"We're not afraid."

"No, we needn't be were they to make war openly, but they are sly, and as dangerous as sly. They would in all probability burn us down some dark night."

Jake mused for a minute. Then he said abruptly:

"Let the poor devils earn a few dollars, Mr. Peter, if they are stony-broke, and then send them on their way rejoicing."

"That's what I say, too," said Burly Bill, who had just come up. "I've been over yonder in the starlight. They look deuced uncouth and nasty. So does a bull-dog, Jake, but is there a softer-hearted, more kindly dog in all creation?"

So that very day the Indians set to work with the other squads.

The labour connected with the collecting of india-rubber is by no means very hard, but it requires a little skill, and is irksome to those not used to such toil.

But labour is scarce and Indians are often lazy, so on the whole Jake was not sorry to have the new hands, or "serinqueiros" as they are called.

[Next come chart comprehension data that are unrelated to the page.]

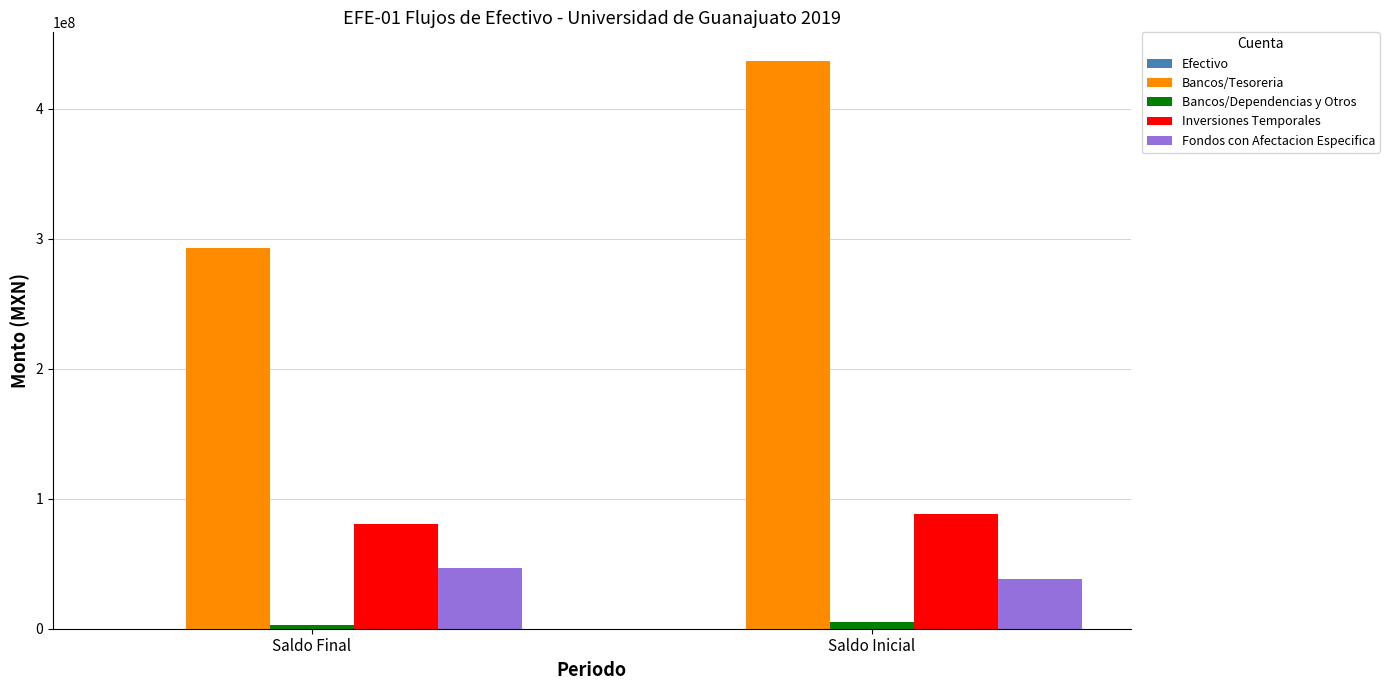

Is it true that Fondos con Afectacion Especifica equals 9496694.3 at Saldo Inicial?

False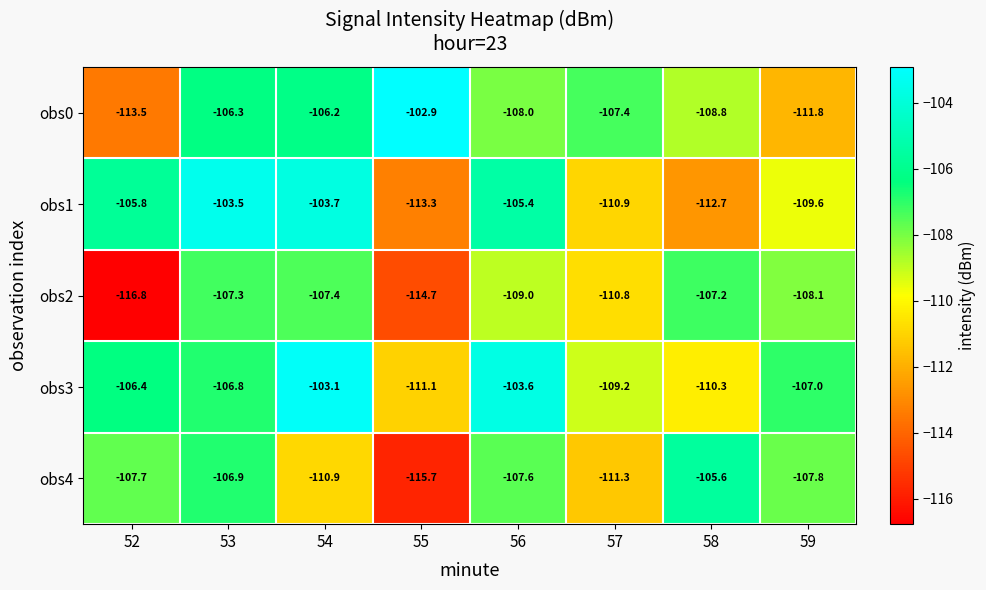

Read the obs4 value at 57.

-111.3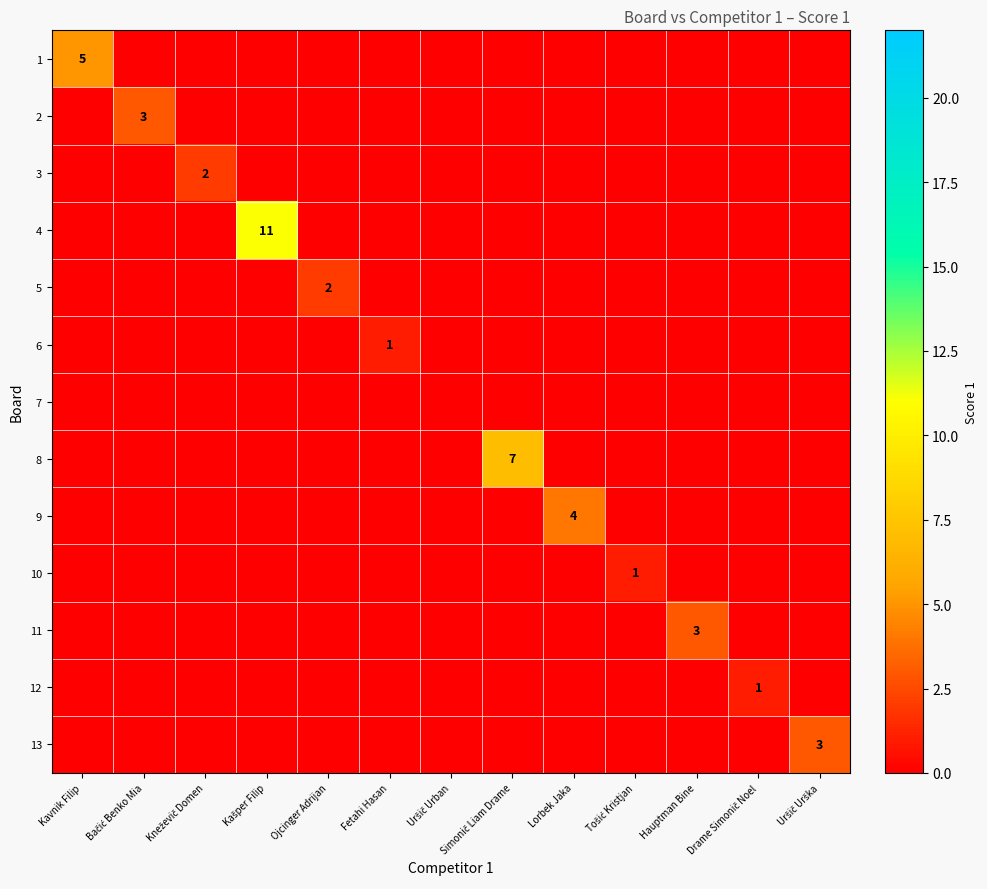

Rank the series at Lorbek Jaka from lowest to highest value.

1, 2, 3, 4, 5, 6, 7, 8, 10, 11, 12, 13, 9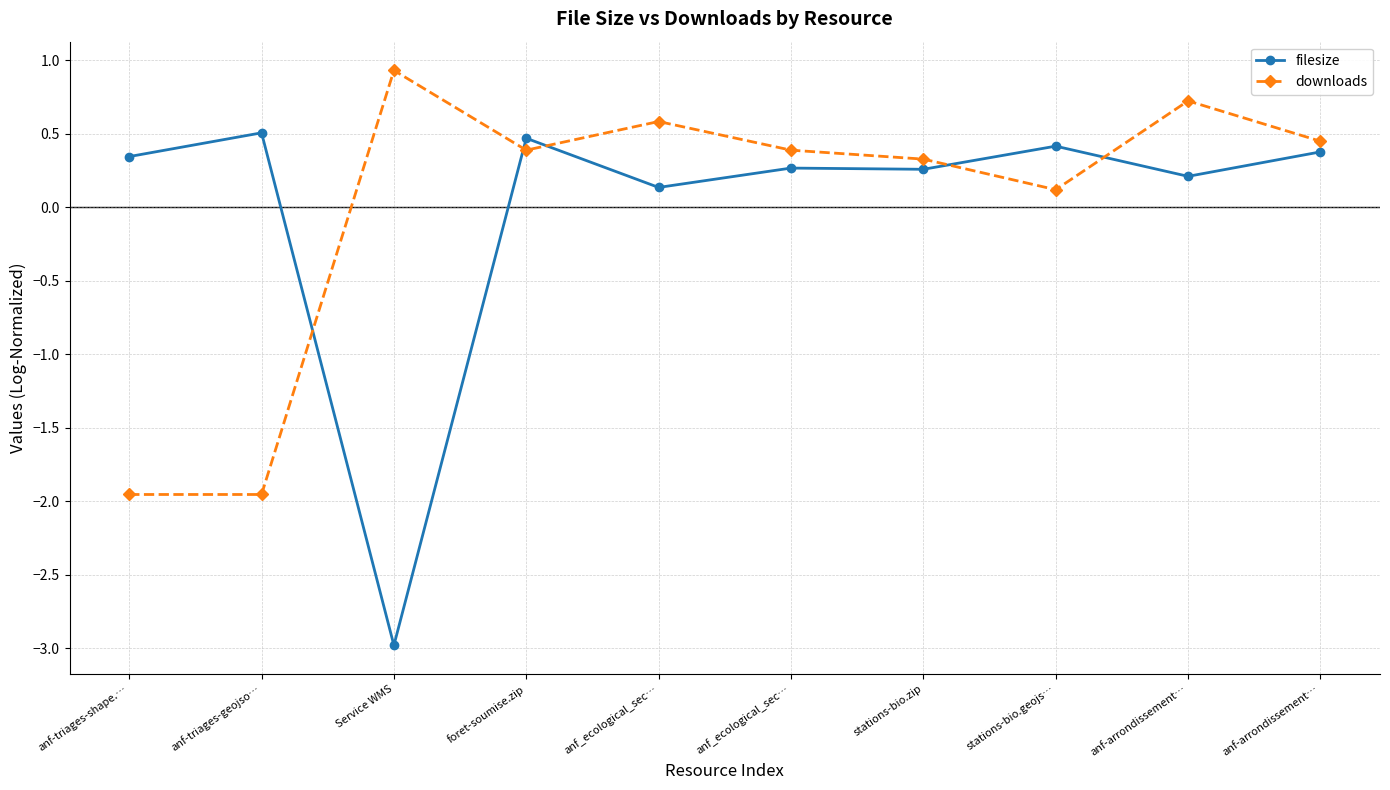

Where do downloads and filesize first cross each other?

anf-triages-geojso… and Service WMS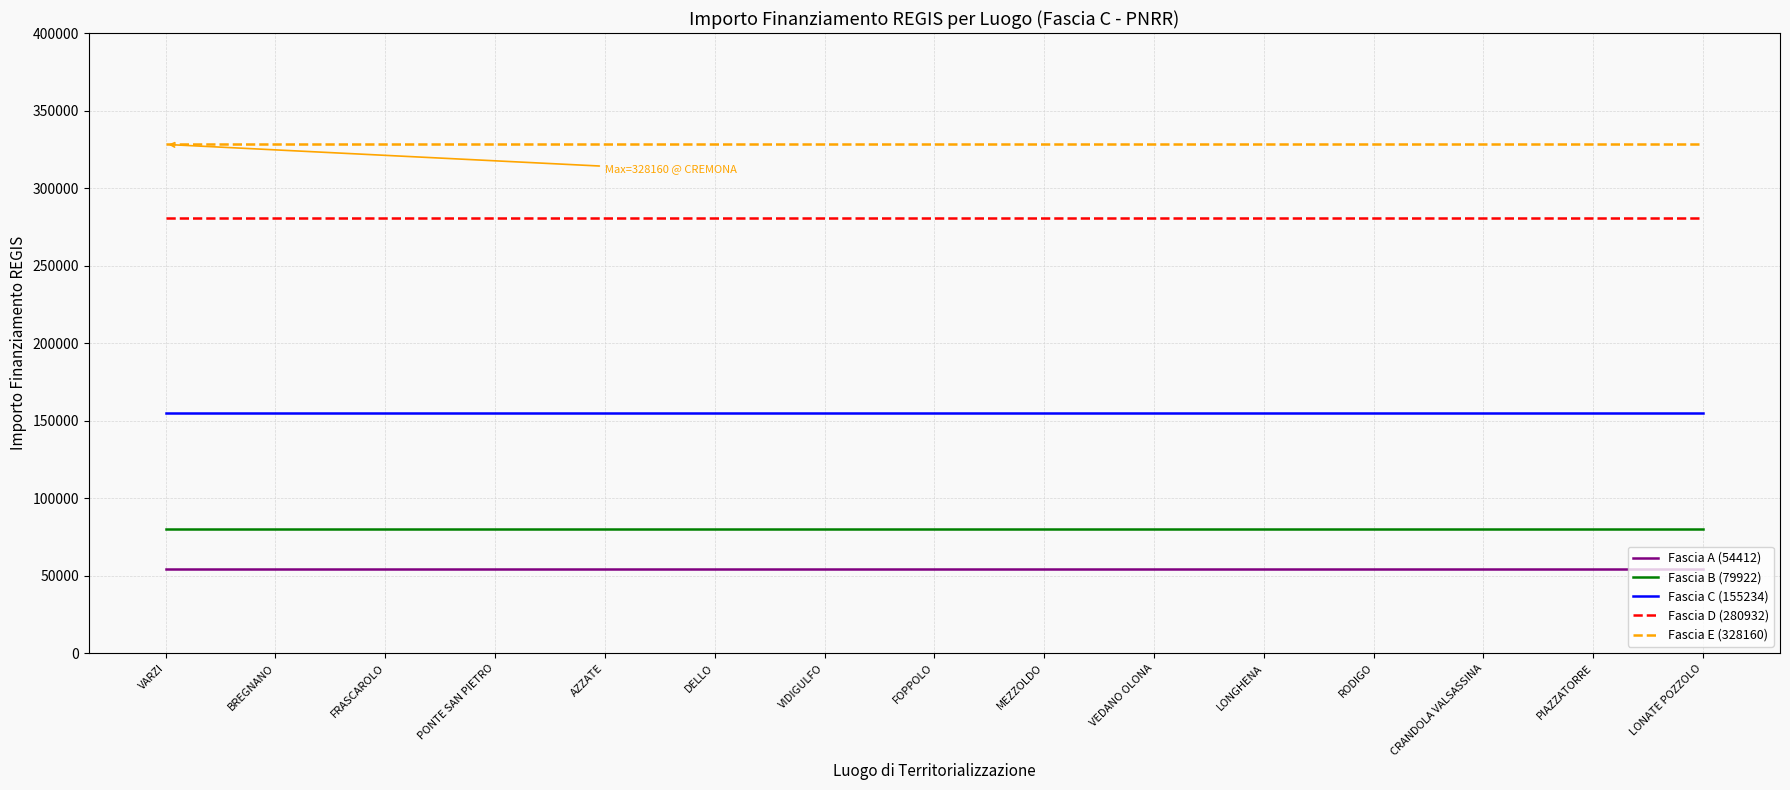

What is the total value across all series at PONTE SAN PIETRO?

898660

The india-rubber trees are indigenous and grow in greatest profusion on that great tributary of the Amazon called the Madeira. But when poor Tom St. Clair came to the country he had an eye to business. He knew that india-rubber would always command a good market, and so he visited the distant forests, studied the growth and culture of the trees as conducted by Nature, and ventured to believe that he could improve upon her methods.

He was successful, and it was not a great many years before he had a splendid plantation of young trees in his forest, to say nothing of the older ones that had stood the brunt of many a wild tropical storm.